Abstract 1699P
Background
Systematic molecular profiling has emerged this last decade as a cornerstone of management of advanced nonsquamous (NSq) Non-Small Cell Lung Cancer (NSCLC). However, access to these analyses may be heterogeneous especially between academic and non-academic centers. We sought to study the proportion of patients who benefit from a complete molecular profile in the real-world setting.
Methods
Between 01/01 and 12/31/2020, all patients diagnosed with a lung cancer in one of the 82 participating centers from the French Pulmonologist College of General Hospital (CPHG), were included in a national prospective cohort study (KBP-CPHG 2020). The results of molecular testing were systematically collected at diagnosis. A sister study was conducted in 2010. For this analysis, we considered all patients with an advanced stage non-squamous NSCLC.
Results
KBP-2020-CPHG cohort included 8,999 patients with a diagnosis of lung cancer. From the general population, 3,560 patients had an advanced stage NSq NSCLC. Overall, 3,122 patients (87.7%) had at least one molecular analysis in 2020, as compared to 1,434 (53.0%) in 2010. Regarding alterations for which an approved drug is available in France, testing of EGFR mutation, ALK and ROS1 rearrangement and BRAF mutation was performed in 2,634 (74.3%), 2,772 (78%), 2,390 (67.3%) and 1,913 (53.9%) patients respectively. Results of other alterations are reported in Table. Of note, 11.5% of patients were analyzed for RET and 9% for NTRK. Table: 1699P
Alteration testing
| Tested | Positive | |||
| Gene | N (3,560) | % | N | % |
| EGFR | 2,634 | 74.3% | 392 | 14.9% |
| ALK | 2,772 | 78% | 74 | 2.7% |
| ROS1 | 2,390 | 67.3% | 39 | 1.6% |
| BRAF | 1,913 | 53.9% | 93 (V600E, 43) | 4.9% 2.2% |
| KRAS | 2,040 | 57.6% | 773 (G12C, 404) | 37.9% (19.8%) |
| HER2 | 1,562 | 44.1% | 28 | 1.8% |
| cMET ex14 | 1,183 | 33.4% | 55 | 4.6% |
| RET/NTRAK1/NRG1 | 407/312/239 | 11.5%/8.8%/4.6% | 10/1/0 | 2.5%/0.3%/0% |
Conclusions
Molecular testing has been remarkably implemented in the diagnostic work-up of advanced NSq NSCLC patients in routine practice in non-academic hospitals in France.
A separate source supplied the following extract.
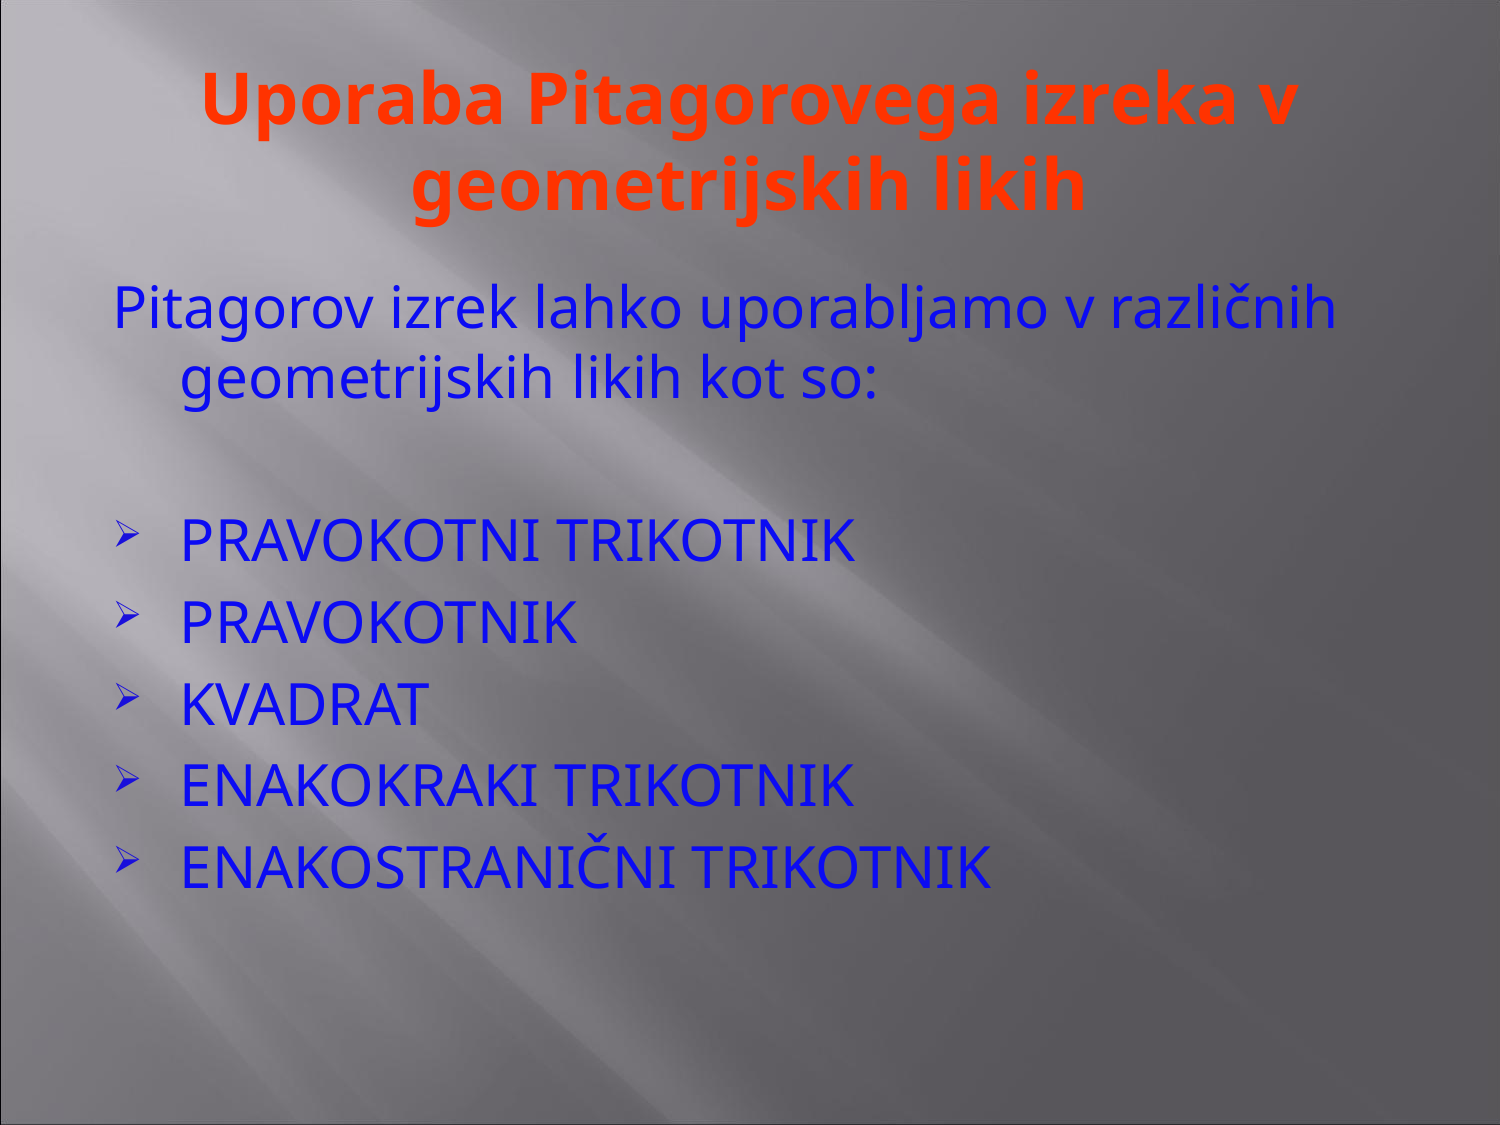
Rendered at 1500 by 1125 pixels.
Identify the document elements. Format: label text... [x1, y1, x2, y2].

picture [0, 0, 1500, 1125]
list Pitagorov izrek lahko uporabljamo v različnih geometrijskih likih kot so: PRAVOKOTNI TRIKOTNIK PRAVOKOTNIK KVADRAT ENAKOKRAKI TRIKOTNIK ENAKOSTRANIČNI TRIKOTNIK [75, 262, 1425, 1035]
title Uporaba Pitagorovega izreka v geometrijskih likih [75, 45, 1425, 233]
Alterations detectable by immunohistochemistry or NGS are those which are most easily tested. Efforts should be made on detection of rare fusion transcripts.
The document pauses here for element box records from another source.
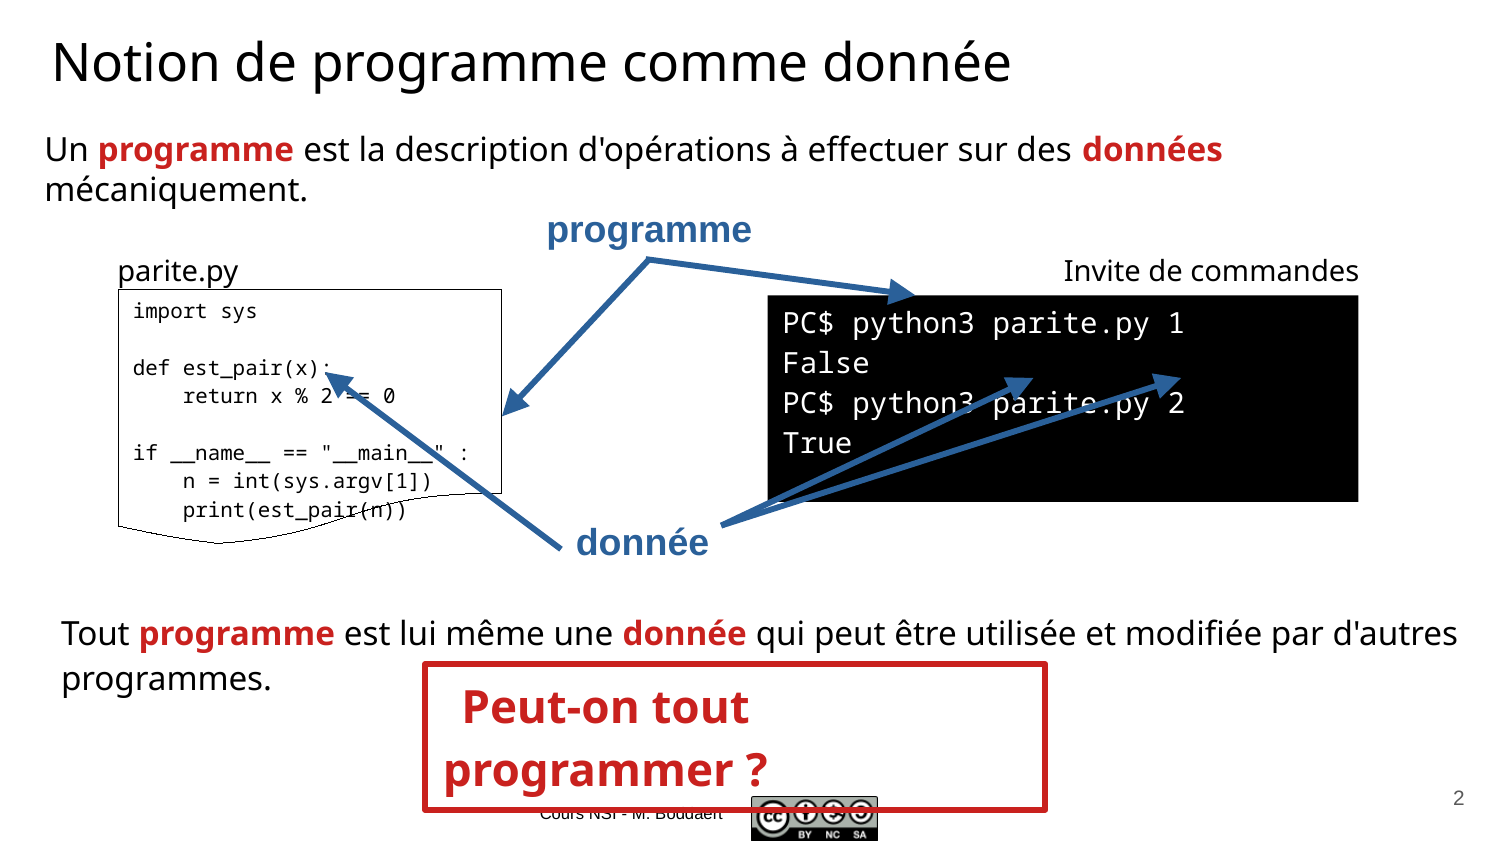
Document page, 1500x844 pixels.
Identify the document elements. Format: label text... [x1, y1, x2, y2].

text_box Peut-on tout programmer ? [425, 699, 1046, 774]
text_box programme [531, 200, 760, 260]
text_box Invite de commandes [1048, 242, 1357, 292]
text_box import sys def est_pair(x): return x % 2 == 0 if __name__ == "__main__" : n = int(sys.argv[1]) print(est_pair(n)) [118, 289, 502, 544]
slide_number <numéro> [1389, 764, 1480, 830]
text_box Un programme est la description d'opérations à effectuer sur des données mécaniquement. [29, 120, 1477, 178]
picture [751, 813, 878, 841]
text_box donnée [561, 513, 722, 573]
text_box Tout programme est lui même une donnée qui peut être utilisée et modifiée par d'autres programmes. [46, 602, 1477, 695]
title Notion de programme comme donnée [51, 13, 1449, 108]
text_box parite.py [102, 242, 253, 292]
picture [751, 796, 878, 807]
text_box PC$ python3 parite.py 1 False PC$ python3 parite.py 2 True [767, 295, 1359, 502]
Clinical trial identification
Editorial acknowledgement
Legal entity responsible for the study
CPHG (College des Pneumologues des Hôpitaux Généraux).
Funding
The present study was promoted by the French College of General Hospital Pulmonologists (CPHG) with the endowment funds of Fondation du Souffle, Le Nouveau Souffle, Couleur espoir, the labeling of InCa (Institut national du Cancer) and FHF-CNCR (Fédération Hospitalière de France-Comité National de Coordination de la Recherche), and financial support of following laboratories: AstraZeneca, Bayer, Boehringer Ingelheim, BMS, Chugai, Janssen, MSD, Lilly, Pfizer, Roche, Sanofi and Takeda.
Disclosure
A. Cortot: Financial Interests, Personal, Advisory Role: AstraZeneca, Novartis, Roche; Financial Interests, Personal, Advisory Board: Novartis; Financial Interests, Personal, Invited Speaker: AstraZeneca, BMS, MSD, Pfizer, Novartis, Takeda, Janssen, Roche. S. Couraud: Financial Interests, Personal, Advisory Role: Amgen, AstraZeneca, BMS, Boehringer, MSD, Roche, Sanofi, Takeda, BMS. D. Debieuvre: Financial Interests, Personal, Advisory Role: AstraZeneca, Roche, Pfizer, BMS, MSD, Novartis, GSK, Janssen, Amgen, OSE Immunotherapeutics, Sanofi Aventis. All other authors have declared no conflicts of interest.